Esta escena evangélica tuvo lugar la mañana del sábado siguiente de la llamada a los cuatro discípulos, que leíamos el pasado domingo. Lugar: la sinagoga de Cafarnaum, a donde fue acompañado, con toda probabilidad, por Andrés, Pedro, Juan y Santiago. Allí, aprovechando probablemente la invitación a comentar la lectura de la Escritura -los dos protocolos de que constaba el acto-, se puso a enseñar. El evangelista no dice nada del contenido de su enseñanza, pero sí rubrica que todos quedaron asombrados de la autoridad con la que hablaba, distinguiéndola de la enseñanza de los escribas que, para explicar y comentar los textos sagrados, no solían aportar nada personal, sino la doctrina que sobre los mismos habían enseñado rabinos famosos.

 Esta autoridad queda aún más reforzada con la expulsión de un demonio del que estaba poseído uno de los presentes. Todos los asistentes al acto quedaron estupefactos: un hombre que explica las escrituras con autoridad y, además, se impone a los espíritus inmundos. Este hecho, unido a las enseñanzas y milagros, que tendrán lugar esos primeros días, hizo que se extendiese rápidamente la fama de Jesús por toda la comarca de Galilea. El asombro en la sinagoga ante la autoridad y novedad de la enseñanza de Cristo se acrecienta por el milagro de la expulsión del demonio. Ello manifiesta la victoria de Cristo sobre el mal y que el Reino de Dios ha llegado con Él a Israel. Así lo remarcará posteriormente a los judíos: “Si expulso los demonios por el Espíritu de Dios, es que ha llegado a vosotros el Reino de Dios” (Mt 12,28). El tiempo de espera ha concluido; la época mesiánica está en marcha.

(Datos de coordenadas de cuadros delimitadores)
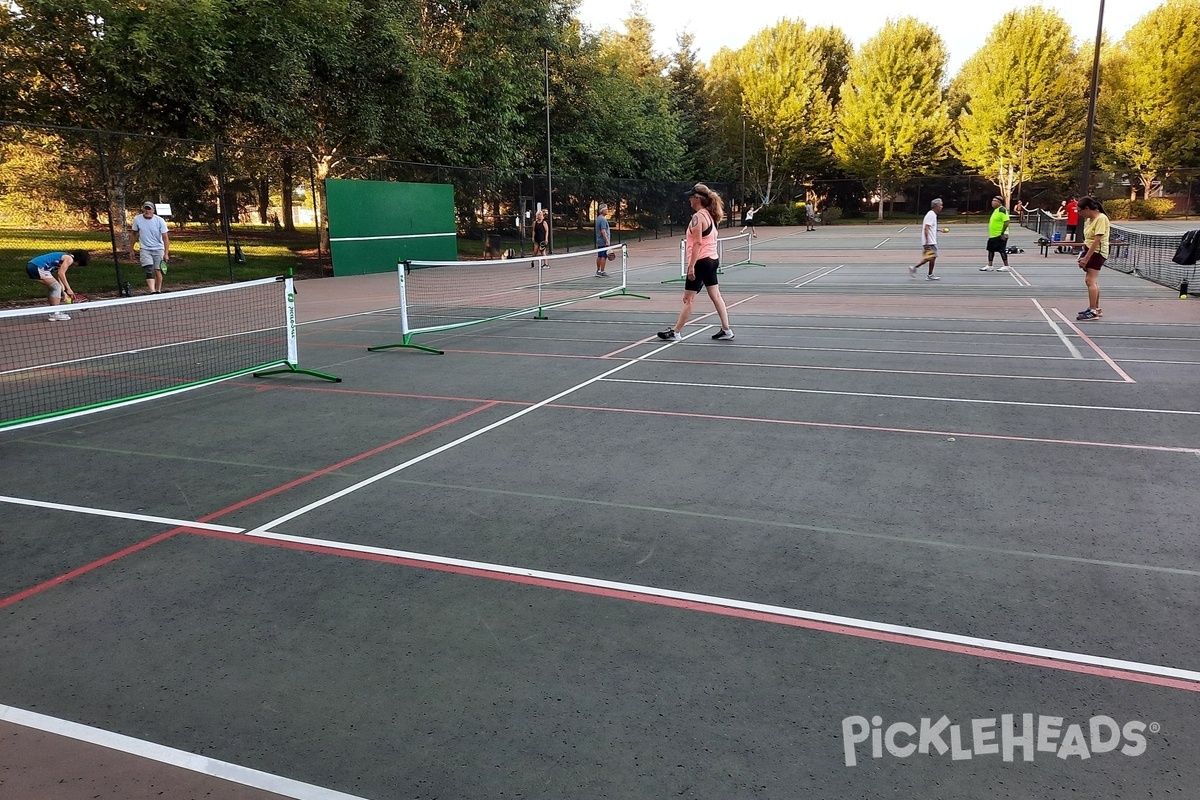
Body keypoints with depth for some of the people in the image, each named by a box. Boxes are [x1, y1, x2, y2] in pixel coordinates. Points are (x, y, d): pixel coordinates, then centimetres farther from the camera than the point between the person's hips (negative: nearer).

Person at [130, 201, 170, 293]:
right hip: (145, 249, 0)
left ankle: (158, 291, 15)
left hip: (158, 249, 0)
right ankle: (152, 292, -29)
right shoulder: (137, 219, -5)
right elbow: (134, 234, 9)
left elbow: (165, 238, -9)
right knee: (149, 270, -17)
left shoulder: (160, 221, -11)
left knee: (157, 271, -1)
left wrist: (166, 253, -15)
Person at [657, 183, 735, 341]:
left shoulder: (697, 217, -16)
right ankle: (726, 330, 11)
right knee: (715, 296, 11)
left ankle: (675, 332, 6)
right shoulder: (710, 215, 11)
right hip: (712, 260, 9)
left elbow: (698, 243, -21)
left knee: (689, 299, -2)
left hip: (701, 261, -9)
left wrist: (691, 265, -21)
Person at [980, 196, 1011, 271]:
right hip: (993, 235, 10)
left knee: (1002, 250, -4)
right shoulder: (995, 210, 14)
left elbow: (1006, 222, -22)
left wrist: (1002, 233, -23)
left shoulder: (1002, 210, -16)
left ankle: (1006, 267, 3)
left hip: (1000, 236, -10)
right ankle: (989, 266, 17)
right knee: (990, 249, 11)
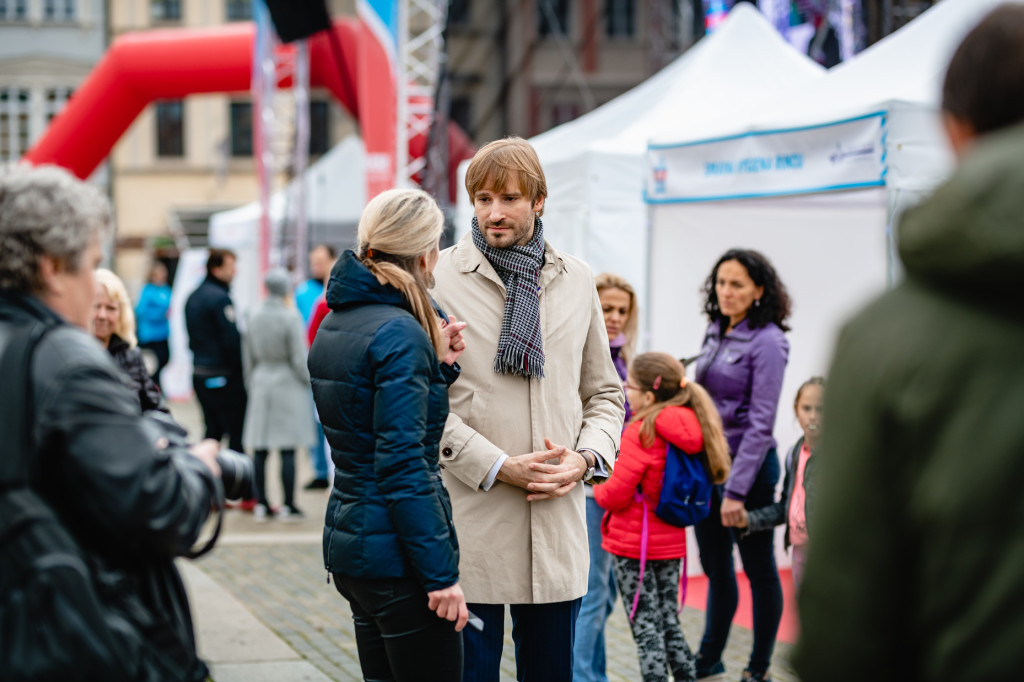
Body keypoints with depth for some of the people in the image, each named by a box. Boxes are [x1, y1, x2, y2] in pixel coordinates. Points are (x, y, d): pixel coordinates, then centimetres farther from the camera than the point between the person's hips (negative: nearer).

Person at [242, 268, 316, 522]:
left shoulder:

CUESTIONES DEL MATERIAL:
1. En los registros, cambia "right ankle" por "right foot" y vuelve a escribir las líneas que empiezan en la que contiene "left wrist: (691, 265, -21)" y llegan hasta la que contiene "right knee: (990, 249, 11)", ambas incluidas, sin modificar nada más.
2. Retoma el texto sobre la enseñanza de Jesús en la sinagoga de Cafarnaum y continúalo a partir de su última oración.
Los registros no guardan ninguna relación con el texto.

RESULTADOS DEL EJERCICIO:
1.
left wrist: (691, 265, -21)
Person at [980, 196, 1011, 271]:
right hip: (993, 235, 10)
left knee: (1002, 250, -4)
right shoulder: (995, 210, 14)
left elbow: (1006, 222, -22)
left wrist: (1002, 233, -23)
left shoulder: (1002, 210, -16)
left ankle: (1006, 267, 3)
left hip: (1000, 236, -10)
right foot: (989, 266, 17)
right knee: (990, 249, 11)

2.
La tarde de aquel sábado la pasaron en casa de Simón, donde tuvo lugar el milagro de la curación de la suegra de éste, además de otros acontecimientos y curaciones que tuvieron lugar a la caída del sol. Pero ello, que está muy relacionado con el Evangelio de hoy, será el contenido de la lectura del próximo domingo.

    El significado de estas lecturas evangélicas dominicales tiene un alto contenido teológico. En el momento en el que Jesús se puso a enseñar en la sinagoga se está cumpliendo la promesa que Dios hizo a Moisés (1ª lectura) de suscitar un profeta que hablaría las palabras que Él le dictase: “Pondré mis palabras en su boca y les dirá todo lo que yo les mandé”. Jesús es ese profeta, que habla directamente, no con las palabras de otros, sino con las palabras que le dicta el mismo Dios. Esta autoridad de Jesús, que se va haciendo cada vez más explícita a lo largo de su actividad pública, la apreciaremos más intensamente en el Sermón de la Montaña, donde Jesús equipara sus palabras a la misma Escritura: con su “pero yo os digo” -al recordar al auditorio lo que se dijo a los antiguos- Jesús se pone en el mismo lugar de la Ley, y los que le acusan de violar el sábado tienen que oír de su boca que Él está por encima del templo y del mismo sábado: “aquí hay alguien mayor que el templo” ... “el Hijo del hombre es señor del sábado” (Mt 12, 6.8). Los evangelistas nos informan, además, de las largas noches de oración que pasaba Jesús en el Monte. En ellas mantenía un diálogo directo con el Padre a través del cual Jesús hacía suyas, como hombre, las palabras del mismo Dios. “Pondré mis palabras en su boca”, le dijo Dios a Moisés, al anunciar al profeta que había de venir.

Oración sobre las ofrendas

          Presentamos, Señor, estas ofrendas en tu altar como signo de nuestro reconocimiento; concédenos, al aceptarlas con bondad, transformarlas en sacramento de nuestra redención. Por Jesucristo, nuestro Señor.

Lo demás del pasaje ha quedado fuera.